■ Document section ■
╔══

Pension fund for artists
Kathleen Pender Friday, May 28, 2004
A new for-profit company has formed in New York that will create a first-of-its-kind pension fund for artists.
The fund, called the Artist Pension Trust, is designed to offer some retirement security for a fairly select group of up-and-coming visual artists now in their 20s and 30s.
Instead of investing money, artists will contribute their own artwork to a trust. The artwork will be held for a number of years, then sold, with the proceeds going into the trust, from which artists will draw their pensions.
MutualArt, the company behind the fund, today introduces its first trust in New York, for East Coast artists. So far, 20 young artists have joined the trust.
The company plans to start a trust in Los Angeles, for West Coast artists, in about two months. It is hiring staff in California and plans to start selecting artists during the summer.
David Ross, former director of the San Francisco Museum of Modern Art, is president of the trust and a senior vice president with the holding company, MutualArt.
Ross left SFMOMA abruptly in August 2001. His three-year tenure with the museum, which coincided with the Internet boom, was marked by lavish spending and a robust rise in membership and attendance.

╚══

■ Entries shown ■
╔══

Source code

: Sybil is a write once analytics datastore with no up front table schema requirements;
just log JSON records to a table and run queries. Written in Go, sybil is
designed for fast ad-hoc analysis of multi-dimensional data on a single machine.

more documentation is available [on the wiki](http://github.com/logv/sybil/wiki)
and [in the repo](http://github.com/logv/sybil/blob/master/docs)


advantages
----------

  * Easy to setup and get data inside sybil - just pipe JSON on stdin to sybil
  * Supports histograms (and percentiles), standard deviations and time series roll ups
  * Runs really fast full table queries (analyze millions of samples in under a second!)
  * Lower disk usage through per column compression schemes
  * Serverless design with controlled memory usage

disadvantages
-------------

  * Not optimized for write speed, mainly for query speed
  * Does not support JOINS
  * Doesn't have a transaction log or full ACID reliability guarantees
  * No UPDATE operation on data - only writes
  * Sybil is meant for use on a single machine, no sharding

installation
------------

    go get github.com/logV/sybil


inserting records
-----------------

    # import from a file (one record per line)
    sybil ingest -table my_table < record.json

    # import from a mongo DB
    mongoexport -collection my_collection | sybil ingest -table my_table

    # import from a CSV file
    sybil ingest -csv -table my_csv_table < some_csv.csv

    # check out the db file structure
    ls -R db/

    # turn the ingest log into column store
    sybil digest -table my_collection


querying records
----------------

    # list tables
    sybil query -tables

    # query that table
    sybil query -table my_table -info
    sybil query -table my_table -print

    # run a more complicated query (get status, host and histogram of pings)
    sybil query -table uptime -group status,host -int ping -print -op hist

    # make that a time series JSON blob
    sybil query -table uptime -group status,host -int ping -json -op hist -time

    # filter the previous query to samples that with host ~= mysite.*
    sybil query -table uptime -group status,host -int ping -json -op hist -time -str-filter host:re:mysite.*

╚══

■ What you are asked to do ■
Write out the part of the article on the artists' pension fund from "MutualArt, the company" to "membership and attendance.", word for word.

■ Answer to this task ■
MutualArt, the company behind the fund, today introduces its first trust in New York, for East Coast artists. So far, 20 young artists have joined the trust.
The company plans to start a trust in Los Angeles, for West Coast artists, in about two months. It is hiring staff in California and plans to start selecting artists during the summer.
David Ross, former director of the San Francisco Museum of Modern Art, is president of the trust and a senior vice president with the holding company, MutualArt.
Ross left SFMOMA abruptly in August 2001. His three-year tenure with the museum, which coincided with the Internet boom, was marked by lavish spending and a robust rise in membership and attendance.